ほとんどの文化において、沈黙が15秒を超えることはない。西洋では9秒。アジアではもう少し長いと言われるが、集団(3人以上)でいるときに沈黙が15秒を超えると、誰かが耐えられず沈黙を破る。
しかしファシリテーターにとっては、ただ沈黙を守ることが、時にすばらしく役に立つ。
沈黙を守るとき、ファシリテーターは何をしているのか。
その時はただ、肯定と確認だけを行う。それがファシリテーターの役割。
そうなんですか/そうなんですね という意味合いを込めた眼差しで、ただ、うなずく。
黙って聞くこと。
「Yes, I hear you.」と「Yes, I agree.」は全く違うのだ。
黙って穏やかに相手を見て、「あなたの話を聞いている」という態度は、その態度そのものがメッセージになっている。

◆ **課題一覧**
A - 沈黙に関する文章のうち、「ほとんどの文化において」で始まる段落を、主な事実を残して箇条書きにまとめてください。
B - 沈黙に関する文章の中で、かぎかっこ「」に入っている表現をすべて書き出してください。
C - 沈黙に関する文章を、最後の文の後から続けて書いてください。

◆ **記録データ**
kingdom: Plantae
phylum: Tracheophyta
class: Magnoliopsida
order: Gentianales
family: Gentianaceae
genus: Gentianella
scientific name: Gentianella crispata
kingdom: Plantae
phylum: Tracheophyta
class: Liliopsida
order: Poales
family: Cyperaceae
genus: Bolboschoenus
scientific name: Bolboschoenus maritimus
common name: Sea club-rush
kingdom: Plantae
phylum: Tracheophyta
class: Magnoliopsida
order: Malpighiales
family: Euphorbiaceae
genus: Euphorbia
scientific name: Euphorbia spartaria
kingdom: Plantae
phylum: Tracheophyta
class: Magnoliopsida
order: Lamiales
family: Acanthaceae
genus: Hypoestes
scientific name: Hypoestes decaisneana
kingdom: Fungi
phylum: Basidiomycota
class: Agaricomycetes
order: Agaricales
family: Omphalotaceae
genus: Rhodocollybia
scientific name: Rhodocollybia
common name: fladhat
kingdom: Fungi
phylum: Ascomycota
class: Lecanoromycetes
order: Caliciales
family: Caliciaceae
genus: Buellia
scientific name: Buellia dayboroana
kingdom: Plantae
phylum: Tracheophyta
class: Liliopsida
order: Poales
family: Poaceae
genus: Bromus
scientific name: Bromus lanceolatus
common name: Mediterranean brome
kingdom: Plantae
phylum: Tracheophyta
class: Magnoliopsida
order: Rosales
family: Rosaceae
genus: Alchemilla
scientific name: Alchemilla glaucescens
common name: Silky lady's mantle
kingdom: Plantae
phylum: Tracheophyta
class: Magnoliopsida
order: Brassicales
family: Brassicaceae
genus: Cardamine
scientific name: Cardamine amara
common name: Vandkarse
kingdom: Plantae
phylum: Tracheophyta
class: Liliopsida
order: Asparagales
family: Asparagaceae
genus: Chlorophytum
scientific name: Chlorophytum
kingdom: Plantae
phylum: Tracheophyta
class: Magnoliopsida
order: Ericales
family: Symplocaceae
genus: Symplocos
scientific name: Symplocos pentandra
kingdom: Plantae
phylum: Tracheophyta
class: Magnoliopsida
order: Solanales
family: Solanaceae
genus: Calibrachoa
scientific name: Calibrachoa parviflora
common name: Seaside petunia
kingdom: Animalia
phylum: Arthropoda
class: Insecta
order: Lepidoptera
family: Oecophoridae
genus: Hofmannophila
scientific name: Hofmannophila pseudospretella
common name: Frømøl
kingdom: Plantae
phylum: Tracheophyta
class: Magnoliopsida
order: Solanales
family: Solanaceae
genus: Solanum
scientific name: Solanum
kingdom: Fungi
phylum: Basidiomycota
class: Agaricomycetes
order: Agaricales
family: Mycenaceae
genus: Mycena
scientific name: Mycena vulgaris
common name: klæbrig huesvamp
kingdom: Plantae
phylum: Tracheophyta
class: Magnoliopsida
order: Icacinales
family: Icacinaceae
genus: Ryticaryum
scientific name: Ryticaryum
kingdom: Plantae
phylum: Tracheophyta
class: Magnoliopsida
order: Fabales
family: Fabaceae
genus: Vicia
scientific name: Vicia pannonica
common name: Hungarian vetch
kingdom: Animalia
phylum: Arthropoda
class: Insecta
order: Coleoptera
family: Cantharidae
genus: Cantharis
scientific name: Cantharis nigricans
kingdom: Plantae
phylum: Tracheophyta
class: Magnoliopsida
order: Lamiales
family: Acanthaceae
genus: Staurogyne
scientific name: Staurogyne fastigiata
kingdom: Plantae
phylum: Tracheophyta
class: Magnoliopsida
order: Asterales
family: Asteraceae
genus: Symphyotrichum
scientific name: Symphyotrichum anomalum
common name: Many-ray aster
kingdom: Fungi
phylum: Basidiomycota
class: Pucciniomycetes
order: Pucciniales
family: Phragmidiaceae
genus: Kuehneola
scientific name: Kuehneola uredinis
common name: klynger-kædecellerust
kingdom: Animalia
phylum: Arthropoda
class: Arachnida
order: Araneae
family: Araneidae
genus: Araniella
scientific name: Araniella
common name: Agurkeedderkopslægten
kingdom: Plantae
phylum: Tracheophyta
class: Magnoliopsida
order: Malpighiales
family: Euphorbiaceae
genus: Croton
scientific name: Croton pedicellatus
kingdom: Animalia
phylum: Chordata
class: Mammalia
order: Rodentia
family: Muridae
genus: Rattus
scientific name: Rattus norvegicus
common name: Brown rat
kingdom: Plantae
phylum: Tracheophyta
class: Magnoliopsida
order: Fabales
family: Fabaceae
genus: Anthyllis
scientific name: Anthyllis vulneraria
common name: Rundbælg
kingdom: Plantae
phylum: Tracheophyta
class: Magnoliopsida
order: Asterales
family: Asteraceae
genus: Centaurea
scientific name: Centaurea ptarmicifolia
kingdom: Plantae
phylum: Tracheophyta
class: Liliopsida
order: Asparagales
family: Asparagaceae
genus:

◆ **解答**
A -
- ほとんどの文化で、沈黙は15秒を超えない。
- 西洋では9秒である。
- アジアではもう少し長いと言われる。
- 3人以上の集団で沈黙が15秒を超えると、誰かが耐えられずに沈黙を破る。

B -
- Yes, I hear you.
- Yes, I agree.
- あなたの話を聞いている

C -
Yes, I hear you.
その無言のメッセージが、ときに相手をどれほど安心させることか。
ファシリテーターなら、沈黙の威力を体の底から知っていなければならないし、力強く使えなければならない。
沈黙を力強く使う。
ファシリテーターは、話すことでクライアントから信頼を得ようとするのではなく、時に沈黙を効果的に使い、彼らに信頼をもたらすのだ。黙ってクライアントを鼓舞し続ける。
ファシリテーターがクライアントを信頼すればするほど、彼らはその信頼に応えようと行動する。